Currently, some synthetic biologists see the possibility of their work leading to a biosecurity incident as a remote one. But as the field of synthetic biology grows, it might become necessary to take security more seriously. "Just like in the early days of personal computing, very few people cared about computer security, but today any device is password protected, communications are encrypted," Peccoud says. "While GenoGuard is probably still a little bit ahead of its time, I think that in a few years, the community will become more aware of biosecurity issues and will need biosecurity solutions. The pressure will come from the need to mitigate the risk of public acceptance challenges, changes in the regulatory framework, or corporate policies aiming at minimizing liability exposure."
According to Peccoud, the biggest computational challenge for synthetic biology is defining the parameters of models. In the community, there is a general assumption that it will be possible to estimate the functional parameters associated with genetic parts through thorough parts characterization efforts like the Biofab Project. This may not be the best approach, however. "Many in the community have embraced the idea of data sheets for genetic parts, which assumes that parts' function is fairly context-independent," Peccoud says. "Unfortunately, there are very few hard results to show that this assumption is correct."
He points to the work of MIT synthetic biologist Chris Voigt, who developed a biophysical model that integrates sequences from the ribosome binding sites and also the 5' region of the coding sequence. Voigt's work demonstrated that context dependencies might be the rule rather than the exception.

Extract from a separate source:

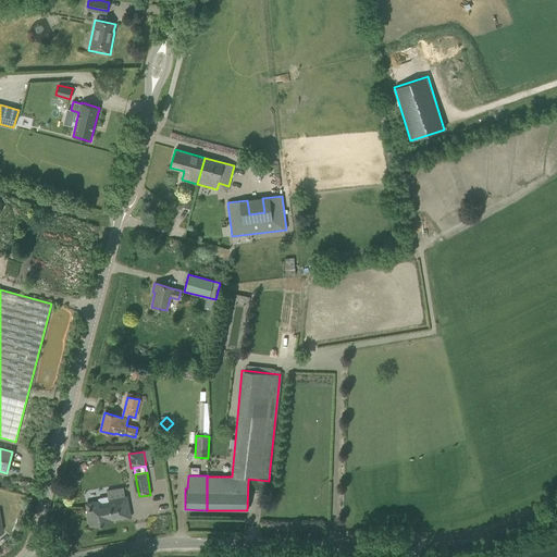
[(131,517),(127,498),(125,498),(123,487),(107,491),(108,496),(98,498),(99,500),(85,503),(89,527),(113,522),(113,520),(131,517)]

"This leads to a wealth of computational complication, so we need powerful experimental designs to systematically explore possible context dependencies," Peccoud says. "We also need to figure out what parameters can be estimated based on the power of our characterization protocols, and what parameters cannot be determined."
All that noise
Another factor that greatly complicates all computational problems in synthetic biology is the noise affecting the dynamics of molecular networks. Stochastic models are inherently more computationally demanding than deterministic models, and they are also much more complex at the theoretical level. Even something as simple as detecting stochastic oscillations is not trivial and, as of yet, there is no theory for bifurcation analysis on stochastic models.

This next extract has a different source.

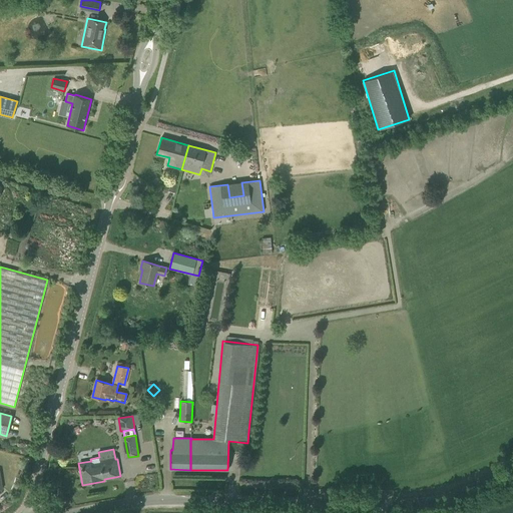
All buildings are outlined.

While most synthetic biology simulation and analysis programs can be operated on a desktop computer or single workstation, there will likely be a time in the near future when high-performance computing will become necessary. However, there are some tools that make use of distributed computing like the Ribosome Binding Site Calculator, which is used to analyze synthetic ribosome binding site sequences and provides results with a list of start codons in the mRNA transcript together with predicted translation initiation rates. RBS was designed by Penn State University's Howard Salis, and uses the TeraGrid for its computational power.
"We are exploring the idea of HPC hardware dedicated to hosting synbio applications and customized to the computing workflow of the application they host, which is an approach consistent with other bioinformatics trends," Peccoud says. "As we better understand the structure of the computing workflow, we can customize the computing hardware by combining different computing processors, such as GPUs or FPGAs, to maximize the horsepower without blowing up the cost of the computing infrastructure."